Health conscious characteristics of consumers – Consumers are increasingly becoming health conscious in their consumption process, which presents an opportunity for DRC to produce and market high quality and healthy beverage products. The UAE is experiencing an increment in demand for organic food and soft drink products. By investing in the production of such soft drinks, DRC will be in a position to attract health conscious consumers.
Regulations – The firm might experience a challenge in maximising its sales revenue if the UAE government institutes price controls on basic food and beverage products. The UAE government has adopted a fixed exchange rate regime by pegging its currency on the US dollar (International Business Publications, 2012).
Consequently, the country does not have sufficient control over its monetary policy. For example, the country may not be in a position to cope with inflationary pressures that might occur, which presents a major challenge to the firm’s competitiveness.
Politico-legal – The UAE has formulated broad intellectual property rights rules and regulations such as patents, copyrights, and trademark laws. These laws have led to the creation of an environment suitable for research and development.
The country has adopted an effective governance structure, hence enhancing its relationship with other economies.
Economic – the UAE has a relatively high Gross Domestic Product compared to other countries in the Gulf region. Thus, the consumers’ purchasing power is relatively high.
Social-cultural analysis – the UAE has experienced a rampant social transformation with regard to consumption of soft drinks. This change has arisen from the high temperatures that characterise the country. Consequently, consumers prefer taking soft drinks in order to quench their thirst.

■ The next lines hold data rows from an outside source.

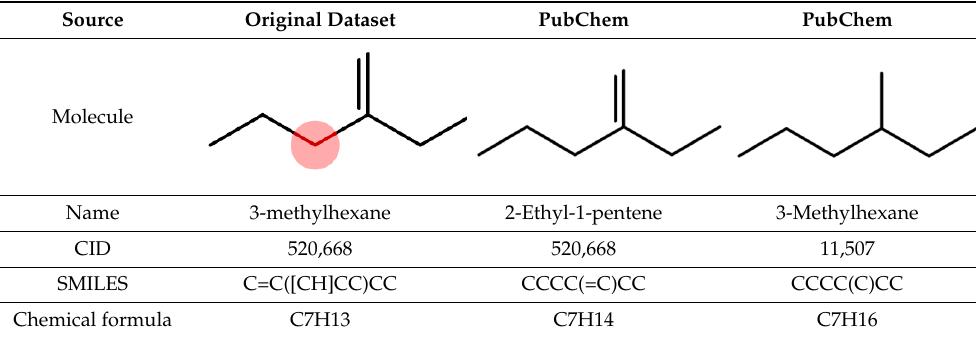
Table 5. Example of a molecule identified using the ‘Unusual valence’ checker. The molecule from the original dataset has a carbon atom with a missing hydrogen. Its name and PubChem CID correspond to two different molecules.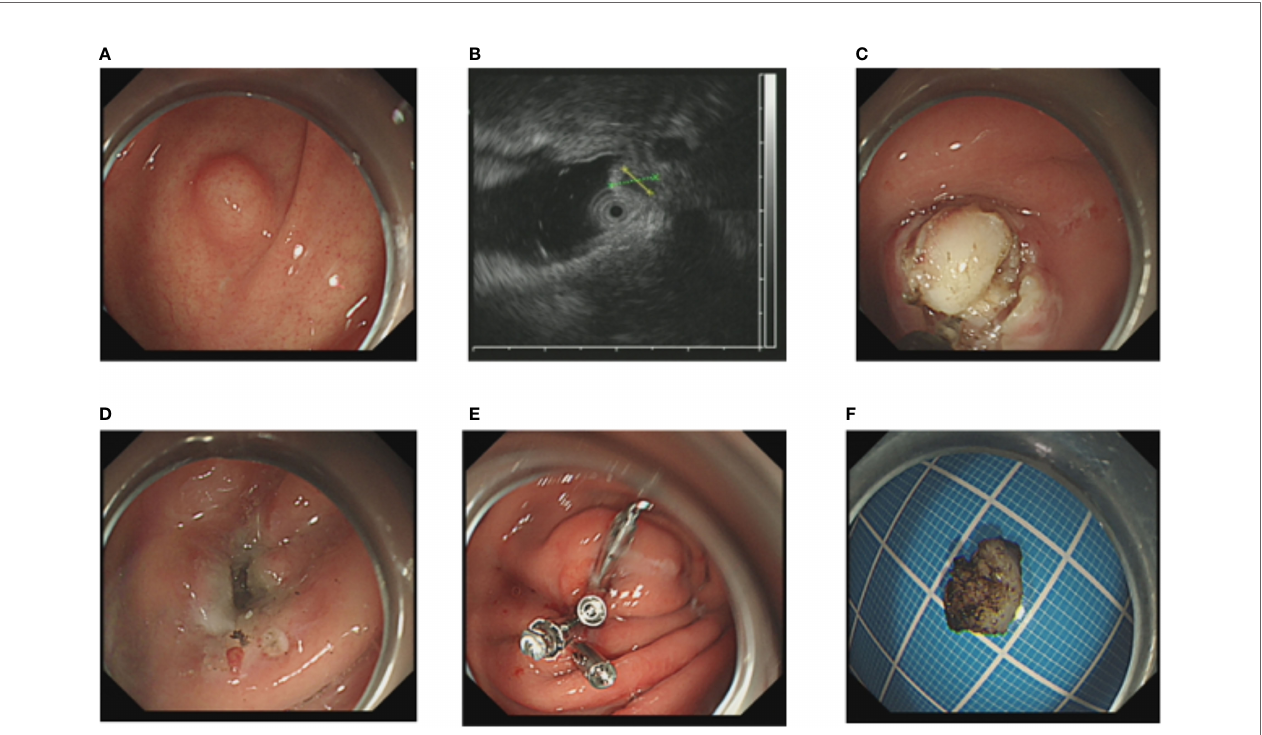
FIGURE 2 | The NIE endoscopic submucosal dissection of a gastric GIST. (A) A gastric GIST is observed. (B) The tumor originates from the muscularis propria layer on EUS. (C, D) Without submucosal injection, endoscopic submucosal excavation of the tumor is directly performed using a Hook knife and the lesion is removed completely. (E) The gastric wall defect was managed by clips. (F) View of the tumor after resection.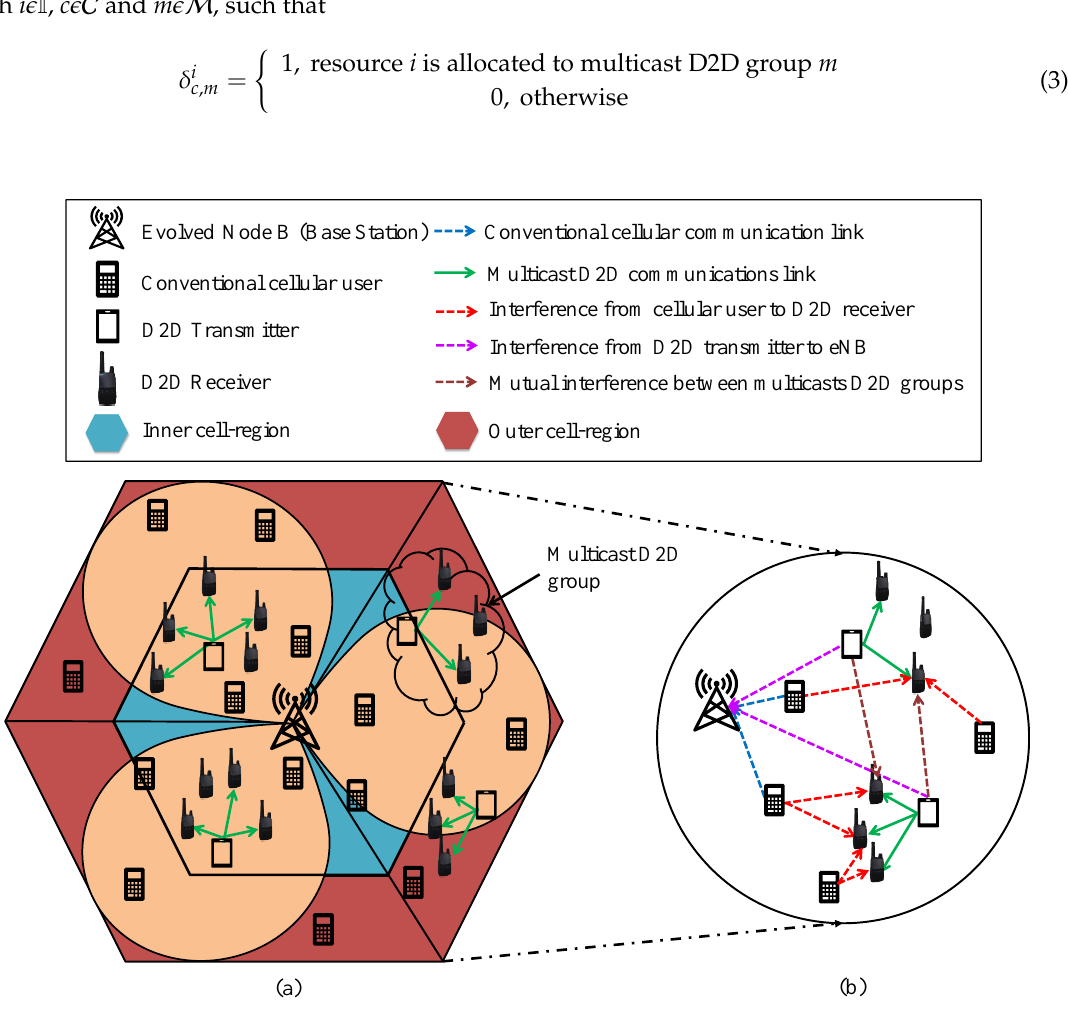
Figure 1. Spectrum partitioned in fractional frequency reuse (FFR) scheme using three 120°- directional antennas.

Technological analysis – the high rate of investment in research and development has led to the emergence of different technologies. Some of these technologies relate to e-commerce and social networks. Moreover, consumers have appreciated the emerging technologies in their purchasing process. In a bid to remain competitive, businesses are forced to integrate the emerging technologies in their operation.
Environmental analysis – The UAE government is conscious of the environmental issues. Consequently, businesses are required to operate in an environmentally responsible manner in order to minimise the occurrence of climate change.
The above forces differ from one country to another as every country is characterised by different conditions and situations.
Dubai Refreshments. (2013). Company Overview. Retrieved from http://pepsidrc.com/who-we-are/
Goold, M., Campell, A., & Alexander, M. (1994). Corporate-Level Strategy: Creating Value in the Multibusiness Company. Hoboken, NJ: Wiley.
International Business Publications. (2012). Dubai Company Laws and Regulations Handbook. Washington, DC: International Business Publications, 2012.
Nair, M. (2004). Dubai Refreshments posts Dh22.9m profit. Web.